Locate each line in the listing that contains the word "Instellingen" and reproduce every such line in full.

___ Data listing ___

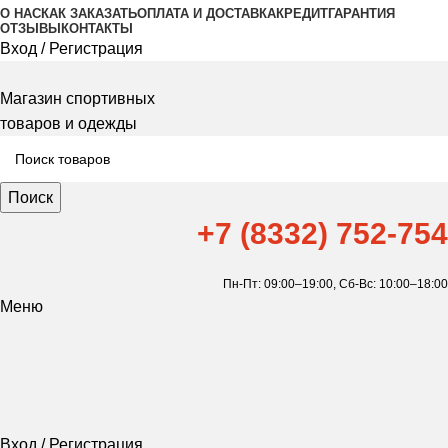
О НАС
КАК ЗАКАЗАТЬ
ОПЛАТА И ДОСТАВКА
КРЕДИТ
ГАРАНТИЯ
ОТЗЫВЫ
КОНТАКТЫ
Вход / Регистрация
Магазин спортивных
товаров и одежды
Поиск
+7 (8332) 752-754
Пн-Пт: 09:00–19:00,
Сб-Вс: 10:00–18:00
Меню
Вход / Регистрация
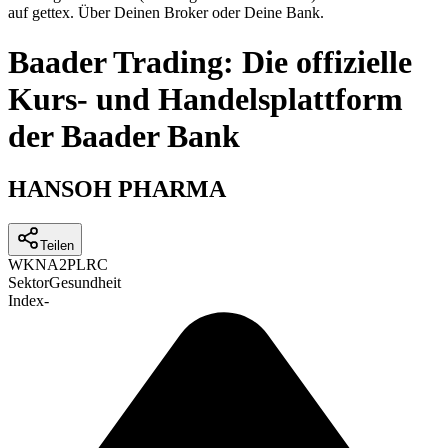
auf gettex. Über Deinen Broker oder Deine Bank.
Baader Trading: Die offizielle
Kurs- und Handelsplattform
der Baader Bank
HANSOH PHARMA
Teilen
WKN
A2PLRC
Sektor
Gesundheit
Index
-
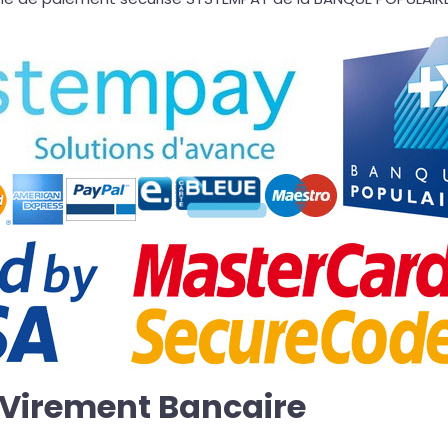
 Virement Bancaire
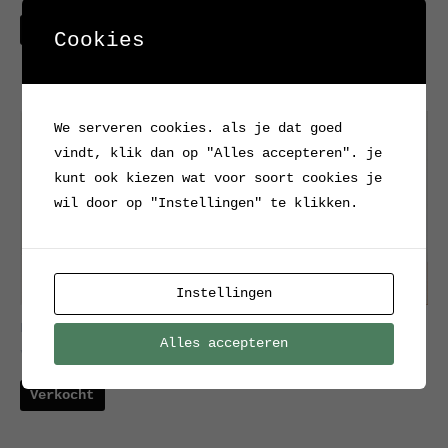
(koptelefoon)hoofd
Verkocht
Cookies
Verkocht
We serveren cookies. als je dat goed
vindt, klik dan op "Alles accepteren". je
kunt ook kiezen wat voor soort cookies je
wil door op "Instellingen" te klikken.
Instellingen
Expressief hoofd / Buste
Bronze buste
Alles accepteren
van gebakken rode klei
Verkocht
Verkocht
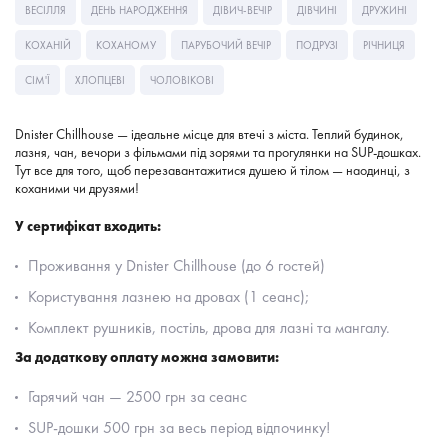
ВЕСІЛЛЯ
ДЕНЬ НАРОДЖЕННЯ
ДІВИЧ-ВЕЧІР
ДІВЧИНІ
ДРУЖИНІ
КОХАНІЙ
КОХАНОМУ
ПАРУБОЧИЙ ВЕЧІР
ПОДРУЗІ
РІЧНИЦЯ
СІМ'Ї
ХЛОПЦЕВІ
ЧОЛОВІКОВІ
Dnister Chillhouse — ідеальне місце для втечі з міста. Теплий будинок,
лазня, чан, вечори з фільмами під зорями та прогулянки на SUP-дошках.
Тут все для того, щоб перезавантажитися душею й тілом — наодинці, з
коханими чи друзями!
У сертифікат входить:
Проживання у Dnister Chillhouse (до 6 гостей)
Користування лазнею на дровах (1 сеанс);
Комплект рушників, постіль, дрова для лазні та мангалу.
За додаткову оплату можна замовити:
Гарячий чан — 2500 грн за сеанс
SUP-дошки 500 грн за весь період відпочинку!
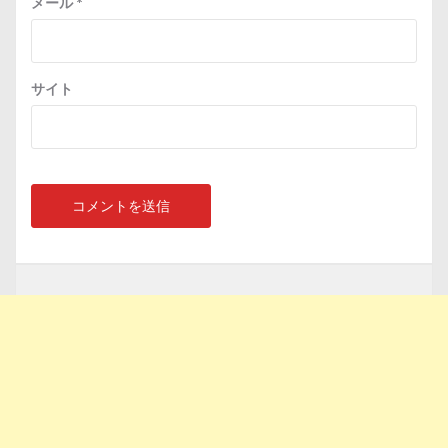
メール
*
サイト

___

Answer for this exercise:
wil door op "Instellingen" te klikken.
Instellingen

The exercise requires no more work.